[Entries taken from a collection]
..........
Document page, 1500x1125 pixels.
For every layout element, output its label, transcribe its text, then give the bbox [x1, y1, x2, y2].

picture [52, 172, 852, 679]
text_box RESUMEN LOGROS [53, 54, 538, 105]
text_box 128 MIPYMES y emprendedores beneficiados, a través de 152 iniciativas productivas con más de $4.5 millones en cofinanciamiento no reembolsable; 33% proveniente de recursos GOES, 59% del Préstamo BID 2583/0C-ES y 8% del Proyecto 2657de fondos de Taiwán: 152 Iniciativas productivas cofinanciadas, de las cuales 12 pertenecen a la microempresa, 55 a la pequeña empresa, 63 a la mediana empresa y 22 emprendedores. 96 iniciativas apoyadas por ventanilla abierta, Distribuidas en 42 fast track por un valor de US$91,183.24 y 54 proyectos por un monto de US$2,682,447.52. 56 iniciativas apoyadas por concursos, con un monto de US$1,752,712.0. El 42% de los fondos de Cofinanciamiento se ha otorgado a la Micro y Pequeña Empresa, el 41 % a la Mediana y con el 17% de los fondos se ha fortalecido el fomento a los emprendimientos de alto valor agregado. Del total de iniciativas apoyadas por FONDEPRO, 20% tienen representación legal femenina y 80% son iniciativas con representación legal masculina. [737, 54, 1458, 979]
..........
Print the records again in their entirety, character for character.

## OUTPUT FOR THIS TASK:
Document page, 1500x1125 pixels.
For every layout element, output its label, transcribe its text, then give the bbox [x1, y1, x2, y2].

picture [52, 172, 852, 679]
text_box RESUMEN LOGROS [53, 54, 538, 105]
text_box 128 MIPYMES y emprendedores beneficiados, a través de 152 iniciativas productivas con más de $4.5 millones en cofinanciamiento no reembolsable; 33% proveniente de recursos GOES, 59% del Préstamo BID 2583/0C-ES y 8% del Proyecto 2657de fondos de Taiwán: 152 Iniciativas productivas cofinanciadas, de las cuales 12 pertenecen a la microempresa, 55 a la pequeña empresa, 63 a la mediana empresa y 22 emprendedores. 96 iniciativas apoyadas por ventanilla abierta, Distribuidas en 42 fast track por un valor de US$91,183.24 y 54 proyectos por un monto de US$2,682,447.52. 56 iniciativas apoyadas por concursos, con un monto de US$1,752,712.0. El 42% de los fondos de Cofinanciamiento se ha otorgado a la Micro y Pequeña Empresa, el 41 % a la Mediana y con el 17% de los fondos se ha fortalecido el fomento a los emprendimientos de alto valor agregado. Del total de iniciativas apoyadas por FONDEPRO, 20% tienen representación legal femenina y 80% son iniciativas con representación legal masculina. [737, 54, 1458, 979]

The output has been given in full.